START Dataset content

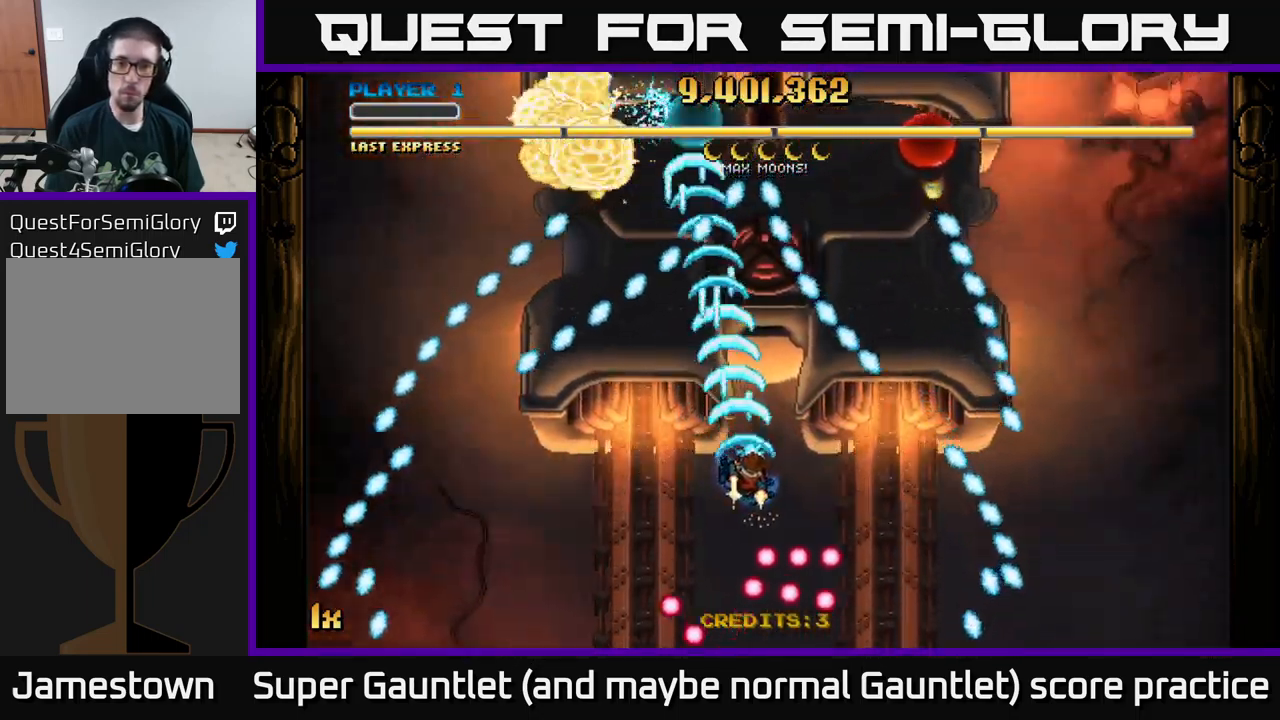
{"buttons": ["A"], "left_stick": "left", "right_stick": "center", "events": [[467, "left_stick", "left"]]}
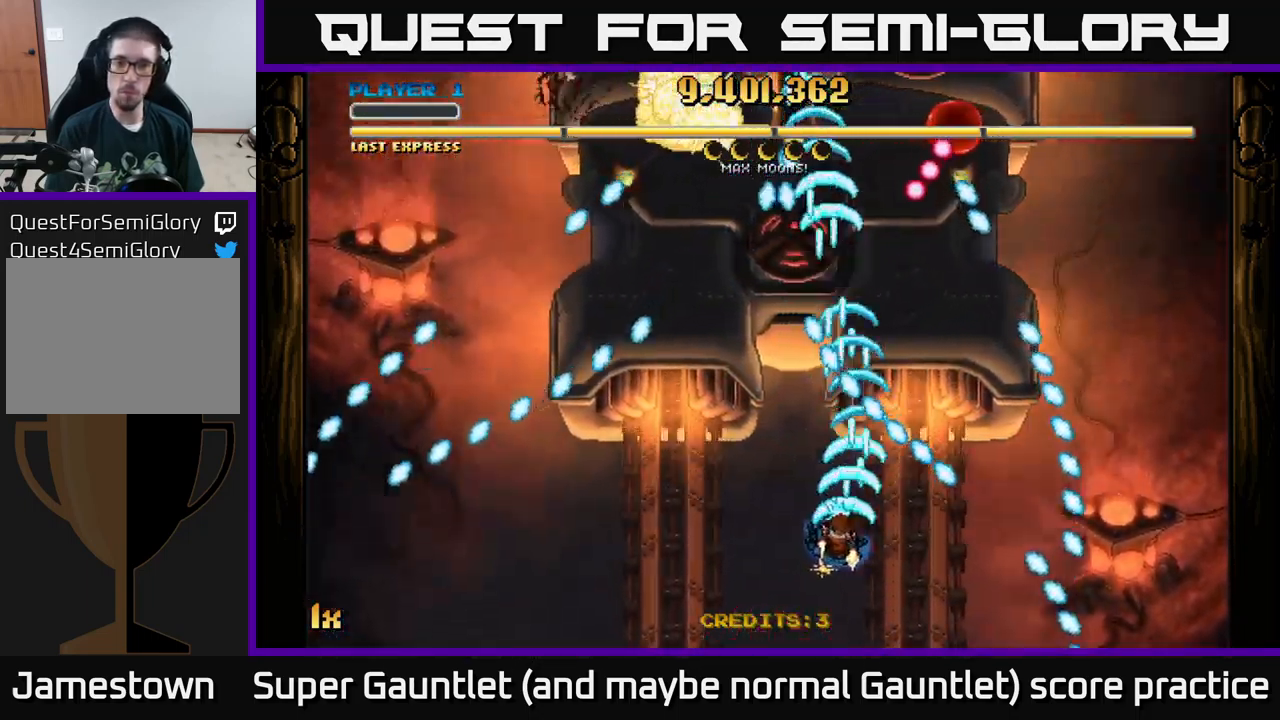
{"buttons": ["A"], "left_stick": "up", "right_stick": "center", "events": [[300, "X", "down"], [317, "left_stick", "up-right"], [417, "X", "up"], [467, "left_stick", "up"]]}
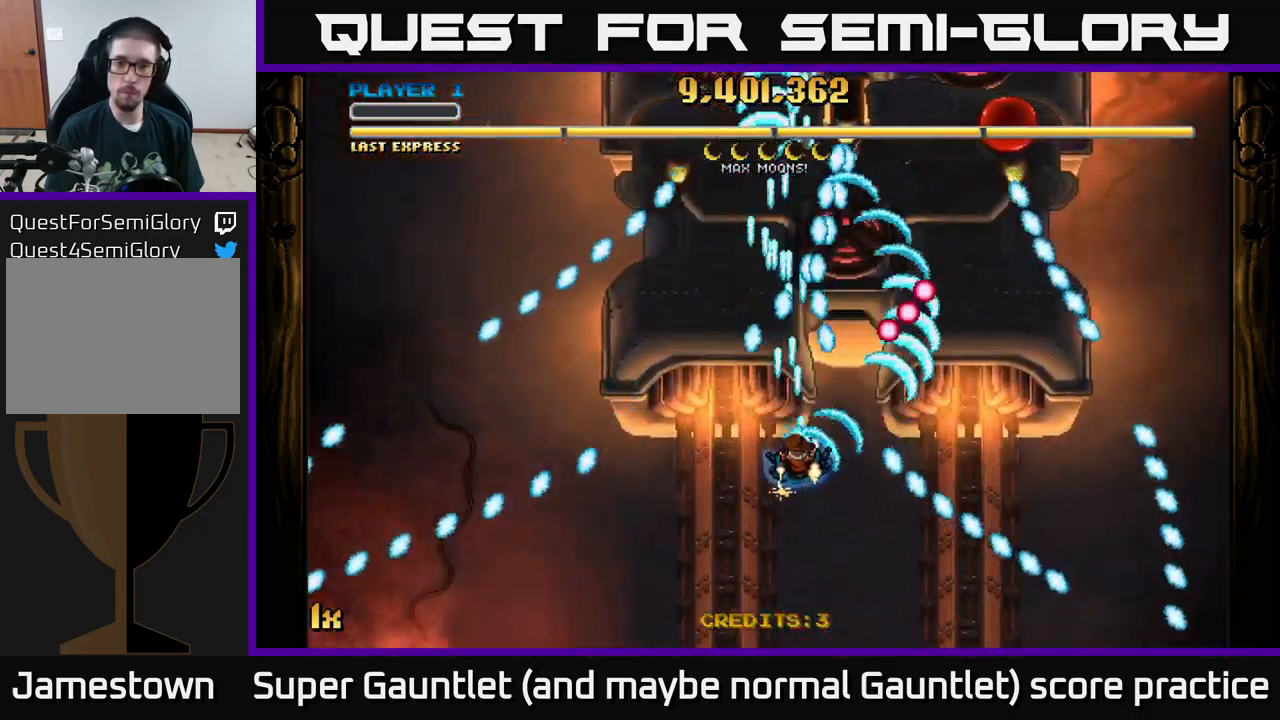
{"buttons": ["A"], "left_stick": "down-right", "right_stick": "center", "events": [[17, "left_stick", "up-left"], [100, "left_stick", "down-left"], [217, "left_stick", "down-right"]]}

END Dataset content

*Task directions*: Copy all lines from the data above that contain the word "down".

*Output*:
{"buttons": ["A"], "left_stick": "up", "right_stick": "center", "events": [[300, "X", "down"], [317, "left_stick", "up-right"], [417, "X", "up"], [467, "left_stick", "up"]]}
{"buttons": ["A"], "left_stick": "down-right", "right_stick": "center", "events": [[17, "left_stick", "up-left"], [100, "left_stick", "down-left"], [217, "left_stick", "down-right"]]}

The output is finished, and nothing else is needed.